Although there are some cases of treatment using adult stem cells, such as for serious burns, Solter raises serious questions regarding the potential therapeutic application of ES cells. “For example, if pancreatic stem cells are applied by injection into blood vessels, they may not know what to do. How that is going to work is totally unclear,” he says. He also has doubts about the eventual clinical use of iPS cells, suggesting instead that iPS cells could be bypassed with yet another technology. Solter says researchers may soon be able to differentiate fibroblasts directly into organs or neurons, in which case iPS cell technology would become another transient development in the saga of stem-cell therapy.
Not everybody agrees with that opinion, however. “I personally don’t think direct trans-differentiation will be easier in general,” argues Colman. “That approach will be difficult to use if large numbers of cells are needed, since often the differentiated cells cannot divide well. It may remain preferable to grow up large numbers of iPS cells and then differentiate these into large numbers of the desired cell type.” Colman says convincing other scientists that their cell types behave in the same manner as cells in patients is as difficult a challenge as making a variety of adult-like differentiated cell types.

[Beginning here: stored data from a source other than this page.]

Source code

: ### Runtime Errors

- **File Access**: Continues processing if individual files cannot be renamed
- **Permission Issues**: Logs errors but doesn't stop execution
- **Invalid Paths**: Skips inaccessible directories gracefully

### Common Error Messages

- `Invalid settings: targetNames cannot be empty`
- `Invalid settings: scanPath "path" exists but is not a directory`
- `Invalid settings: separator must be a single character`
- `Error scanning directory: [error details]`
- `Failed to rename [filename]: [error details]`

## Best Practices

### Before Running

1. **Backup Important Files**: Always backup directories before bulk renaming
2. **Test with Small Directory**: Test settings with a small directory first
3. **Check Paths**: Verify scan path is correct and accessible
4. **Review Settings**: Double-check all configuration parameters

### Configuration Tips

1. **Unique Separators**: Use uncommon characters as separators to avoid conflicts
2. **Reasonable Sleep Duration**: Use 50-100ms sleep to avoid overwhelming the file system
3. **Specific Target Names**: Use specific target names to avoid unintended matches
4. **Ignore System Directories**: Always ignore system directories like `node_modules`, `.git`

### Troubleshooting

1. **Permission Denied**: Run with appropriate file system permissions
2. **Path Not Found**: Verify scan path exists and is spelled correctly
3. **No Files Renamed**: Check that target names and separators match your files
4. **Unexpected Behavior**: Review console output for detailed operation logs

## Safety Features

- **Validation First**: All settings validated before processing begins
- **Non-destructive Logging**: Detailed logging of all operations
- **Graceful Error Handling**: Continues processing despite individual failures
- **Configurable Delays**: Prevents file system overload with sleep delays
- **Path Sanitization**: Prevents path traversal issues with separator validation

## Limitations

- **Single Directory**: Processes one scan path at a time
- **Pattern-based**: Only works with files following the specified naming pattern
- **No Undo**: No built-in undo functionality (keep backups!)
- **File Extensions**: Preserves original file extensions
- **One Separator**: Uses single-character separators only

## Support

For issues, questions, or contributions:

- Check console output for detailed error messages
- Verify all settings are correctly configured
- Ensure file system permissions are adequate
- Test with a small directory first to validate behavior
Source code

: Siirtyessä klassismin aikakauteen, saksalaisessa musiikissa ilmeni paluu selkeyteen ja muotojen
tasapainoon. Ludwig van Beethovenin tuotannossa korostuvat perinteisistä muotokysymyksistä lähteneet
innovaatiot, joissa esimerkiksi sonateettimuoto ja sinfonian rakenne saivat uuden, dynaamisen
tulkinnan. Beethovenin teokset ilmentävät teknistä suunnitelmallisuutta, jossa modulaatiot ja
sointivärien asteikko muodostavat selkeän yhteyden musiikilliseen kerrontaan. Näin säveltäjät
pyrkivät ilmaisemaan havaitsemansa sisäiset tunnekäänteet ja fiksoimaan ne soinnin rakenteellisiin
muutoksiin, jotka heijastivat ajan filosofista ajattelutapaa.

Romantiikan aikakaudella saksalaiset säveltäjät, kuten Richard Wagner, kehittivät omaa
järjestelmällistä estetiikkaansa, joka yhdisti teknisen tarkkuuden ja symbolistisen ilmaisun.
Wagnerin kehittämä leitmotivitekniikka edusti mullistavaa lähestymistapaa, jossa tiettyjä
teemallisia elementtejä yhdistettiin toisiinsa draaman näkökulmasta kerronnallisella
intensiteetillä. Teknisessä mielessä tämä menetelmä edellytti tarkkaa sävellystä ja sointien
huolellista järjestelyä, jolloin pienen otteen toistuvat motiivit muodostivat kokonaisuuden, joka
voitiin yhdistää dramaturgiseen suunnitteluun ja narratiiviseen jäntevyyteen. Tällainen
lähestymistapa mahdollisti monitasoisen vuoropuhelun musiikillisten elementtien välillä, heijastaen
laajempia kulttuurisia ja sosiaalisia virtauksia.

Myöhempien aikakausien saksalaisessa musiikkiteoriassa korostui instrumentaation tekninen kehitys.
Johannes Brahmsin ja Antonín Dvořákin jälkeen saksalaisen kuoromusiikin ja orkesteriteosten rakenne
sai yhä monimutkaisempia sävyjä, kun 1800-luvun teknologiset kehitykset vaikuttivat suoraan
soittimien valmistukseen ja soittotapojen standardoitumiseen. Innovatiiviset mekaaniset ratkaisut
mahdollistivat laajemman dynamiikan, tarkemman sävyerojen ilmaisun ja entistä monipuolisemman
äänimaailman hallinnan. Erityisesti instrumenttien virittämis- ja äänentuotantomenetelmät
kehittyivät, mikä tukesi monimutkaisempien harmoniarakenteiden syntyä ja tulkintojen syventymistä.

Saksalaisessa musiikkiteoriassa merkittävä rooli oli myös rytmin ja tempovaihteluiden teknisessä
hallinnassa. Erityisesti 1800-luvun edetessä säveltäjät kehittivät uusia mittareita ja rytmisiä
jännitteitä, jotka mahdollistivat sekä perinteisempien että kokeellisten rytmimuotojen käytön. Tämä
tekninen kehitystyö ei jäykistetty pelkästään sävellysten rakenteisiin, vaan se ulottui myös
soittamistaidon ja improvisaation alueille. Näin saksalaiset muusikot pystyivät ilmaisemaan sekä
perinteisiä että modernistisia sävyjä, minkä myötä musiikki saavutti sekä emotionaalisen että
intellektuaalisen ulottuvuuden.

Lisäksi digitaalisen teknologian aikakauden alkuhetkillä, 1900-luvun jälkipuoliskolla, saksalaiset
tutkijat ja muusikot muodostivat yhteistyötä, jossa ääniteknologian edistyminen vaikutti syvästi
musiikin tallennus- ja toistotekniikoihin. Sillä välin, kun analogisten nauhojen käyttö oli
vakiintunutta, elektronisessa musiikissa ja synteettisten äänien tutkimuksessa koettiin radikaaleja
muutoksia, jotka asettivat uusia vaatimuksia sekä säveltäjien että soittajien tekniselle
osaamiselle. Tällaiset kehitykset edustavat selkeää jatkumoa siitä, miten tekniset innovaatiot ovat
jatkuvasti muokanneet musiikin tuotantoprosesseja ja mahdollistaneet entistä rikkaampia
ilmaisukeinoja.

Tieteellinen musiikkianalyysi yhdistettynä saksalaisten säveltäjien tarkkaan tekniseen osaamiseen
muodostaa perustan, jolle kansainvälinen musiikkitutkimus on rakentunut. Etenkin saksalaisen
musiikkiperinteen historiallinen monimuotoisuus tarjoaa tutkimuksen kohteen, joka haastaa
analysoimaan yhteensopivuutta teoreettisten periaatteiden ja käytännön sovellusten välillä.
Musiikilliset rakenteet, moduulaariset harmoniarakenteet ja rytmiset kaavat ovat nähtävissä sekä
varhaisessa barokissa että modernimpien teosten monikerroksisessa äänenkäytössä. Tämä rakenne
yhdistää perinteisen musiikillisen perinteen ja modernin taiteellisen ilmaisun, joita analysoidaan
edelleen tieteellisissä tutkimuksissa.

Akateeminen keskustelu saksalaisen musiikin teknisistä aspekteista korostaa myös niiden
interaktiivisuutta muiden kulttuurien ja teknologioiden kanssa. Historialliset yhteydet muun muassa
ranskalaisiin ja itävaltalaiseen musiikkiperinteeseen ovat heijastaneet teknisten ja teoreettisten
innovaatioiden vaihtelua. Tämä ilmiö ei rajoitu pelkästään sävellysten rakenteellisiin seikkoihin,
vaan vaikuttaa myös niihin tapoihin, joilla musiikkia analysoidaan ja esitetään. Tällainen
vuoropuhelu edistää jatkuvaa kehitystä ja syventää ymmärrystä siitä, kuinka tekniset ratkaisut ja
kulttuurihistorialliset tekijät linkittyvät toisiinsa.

Beyond all the debate in stem-cell research, researchers universally agree that a better understanding of the underlying developmental biology is essential and could lead to remarkable and exciting outcomes in the future. “At the present time, we do not know how to exactly apply differentiated derivatives of ES cells for cell and tissue replacement,” Solter says. “In many cases these cells would have to precisely integrate in the right place in the right organ and it is not clear how to achieve that.”